NIH encourages researchers to select data repositories that exemplify the desired characteristics below, including when a data repository is supported or provided by a cloud-computing or high-performance computing platform. These desired characteristics aim to ensure that data are managed and shared in ways that are consistent with FAIR data principles.

Selecting a Data Repository

Selecting a Data Repository

  • For some programs and types of data, NIH and/or Institute, Center, Office (ICO) policy(ies) and Funding Opportunity Announcements (FOAs) identify particular data repositories (or sets of repositories) to be used to preserve and share data.
    • For data generated from research subject to such policies or funded under such FOAs, researchers should use the designated data repository(ies).

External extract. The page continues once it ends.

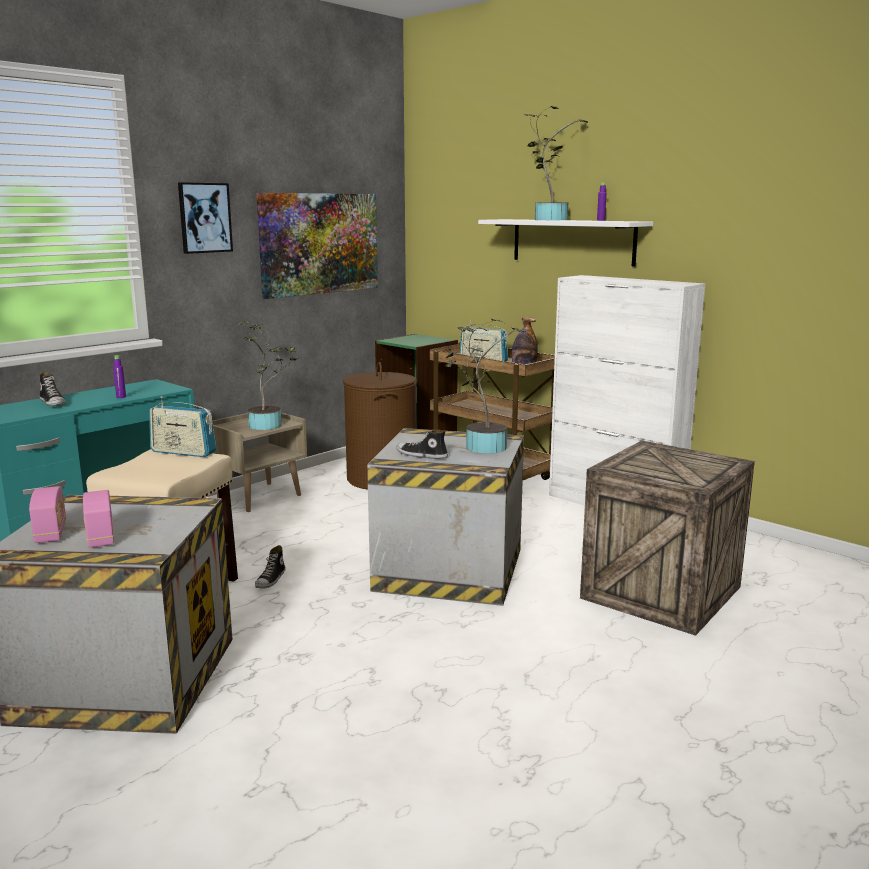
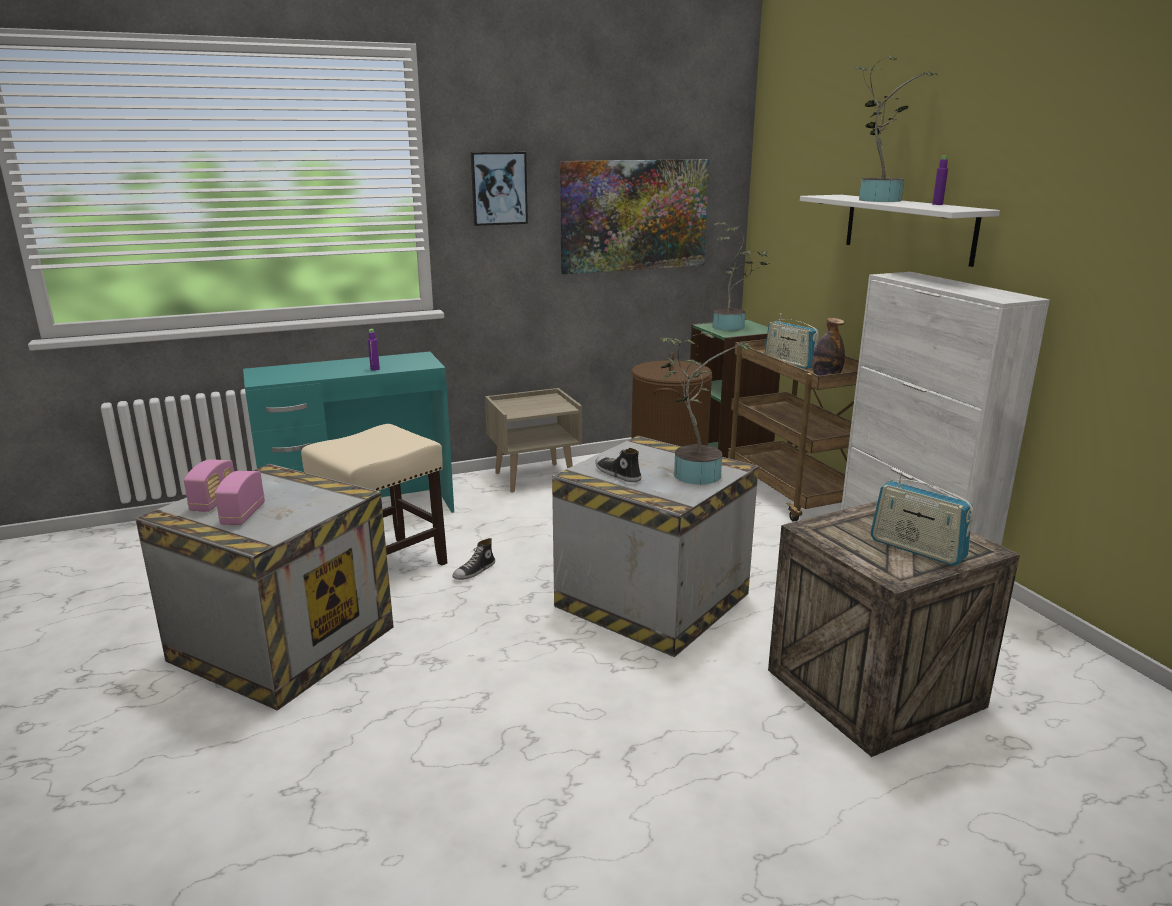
camera: 25 degrees right, 5 degrees up
shoe [39,372,66,406] -> none
radio [149,396,216,457] -> radio moved to [871,472,974,566]
potted plant [236,321,299,430] -> potted plant moved to [712,222,770,331]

  • For data generated from research for which no data repository is specified by NIH, researchers are encouraged to select a data repository that is appropriate for the data generated from the research project. Be sure to consult the list of desirable characteristics and the following guidance:
    • Primary consideration should be given to data repositories that are discipline or data-type specific to support effective data discovery and reuse. For a list of NIH-supported repositories, visit Repositories for Sharing Scientific Data.

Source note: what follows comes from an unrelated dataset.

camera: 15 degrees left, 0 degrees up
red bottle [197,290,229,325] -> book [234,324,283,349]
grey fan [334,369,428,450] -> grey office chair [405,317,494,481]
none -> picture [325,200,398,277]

    • If no appropriate discipline or data-type specific repository is available, researchers should consider a variety of other potentially suitable data sharing options:
      • Small datasets (up to 2 GB in size) may be included as supplementary material to accompany articles submitted to PubMed Central (instructions).
      • Data repositories, including generalist repositories or institutional repositories, that make data available to the larger research community, institutions, or the broader public.
      • Large datasets may benefit from cloud-based data repositories for data access, preservation, and sharing.